Yeah, I know. Testing documentation is a must on gov. jobs. Even though you can do it, you have to prove you can do it with certs. Then the meter has to be calibrated and certified at that. The quicker a testing crew can arrive and set up to record the results the better. But submitting and getting the pre -qualification approved is tougher than performing it. bla bla bla........ I guess I'm looking for the best process for testing ground rods in a matrix.


----------



## sparkyboys (May 3, 2009)

Hawk said:


> Yeah, I know. Testing documentation is a must on gov. jobs. Even though you can do it, you have to prove you can do it with certs.
> 
> really? they make you test em. geez, is this on military base? if so, tell them to have their engineers test the ground rods and give you the ones they feel are ok to drive into the ground.


----------



## waco (Dec 10, 2007)

I think this falls under "much ado about nothing" since the development of potential on a grounding system is always a local matter, sometimes requiring direct bonding and abandonment of "earth ground" altogether.

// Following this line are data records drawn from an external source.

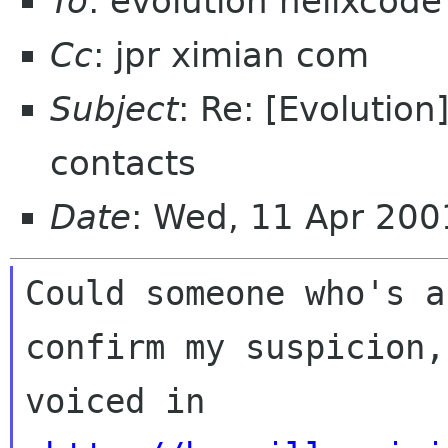
To
: evolution helixcod
Cc
: jpr ximian com
Subject
: Re: [Evolution
contacts
Date
: Wed, 11 Apr 200
Could someone who's a
confirm my suspicion, 
voiced in 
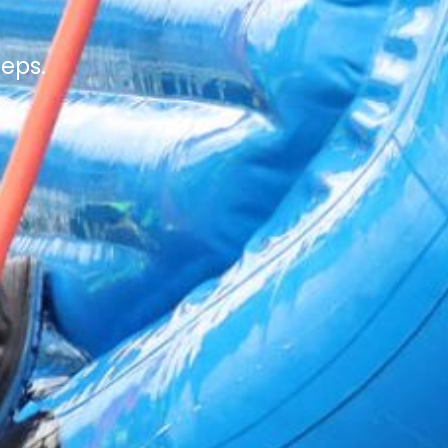
teps.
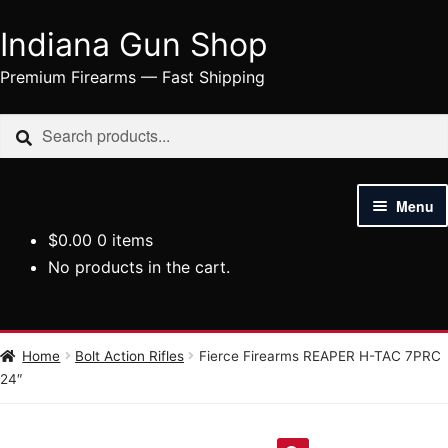
Indiana Gun Shop
Skip
Skip
to
to
Premium Firearms — Fast Shipping
navigation
content
Search
Search
for:
Menu
$
0.00
0 items
HOME
No products in the cart.
SHOP
HANDGUNS
Home
Bolt Action Rifles
Fierce Firearms REAPER H-TAC 7PRC
24″
RIFLES
AMMUNITION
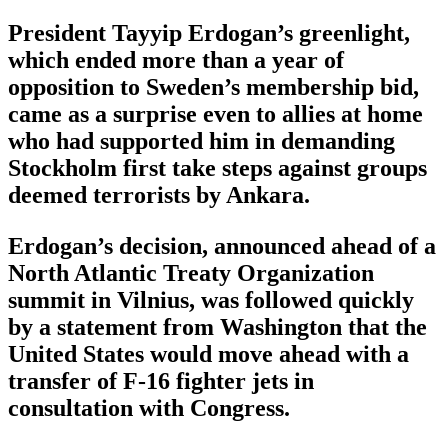
President Tayyip Erdogan’s greenlight,
which ended more than a year of
opposition to Sweden’s membership bid,
came as a surprise even to allies at home
who had supported him in demanding
Stockholm first take steps against groups
deemed terrorists by Ankara.
Erdogan’s decision, announced ahead of a
North Atlantic Treaty Organization
summit in Vilnius, was followed quickly
by a statement from Washington that the
United States would move ahead with a
transfer of F-16 fighter jets in
consultation with Congress.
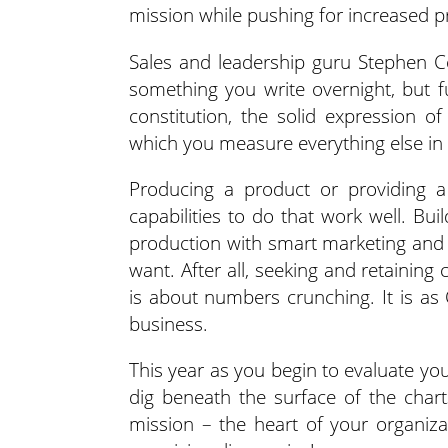
mission while pushing for increased pr
Sales and leadership guru Stephen C
something you write overnight, but 
constitution, the solid expression o
which you measure everything else in y
Producing a product or providing a 
capabilities to do that work well. Bu
production with smart marketing and
want. After all, seeking and retaining
is about numbers crunching. It is as
business.
This year as you begin to evaluate yo
dig beneath the surface of the char
mission – the heart of your organiz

Problem is, every test is only as good as the conditions under which it was conducted and for that moment.


----------



## Hawk (May 12, 2009)

This particular RFP is for a Base job. What they want is the readings on each rod after driven, but before connecting to the ring or the grid. The contractor must provide a matrix of the system (eg. column line coordinates AA;26=x) There is a lot of over kill with this system. There is to be a rod connected to each column inside the building, and every perimeter column is attached to the ring. All is connected together.


----------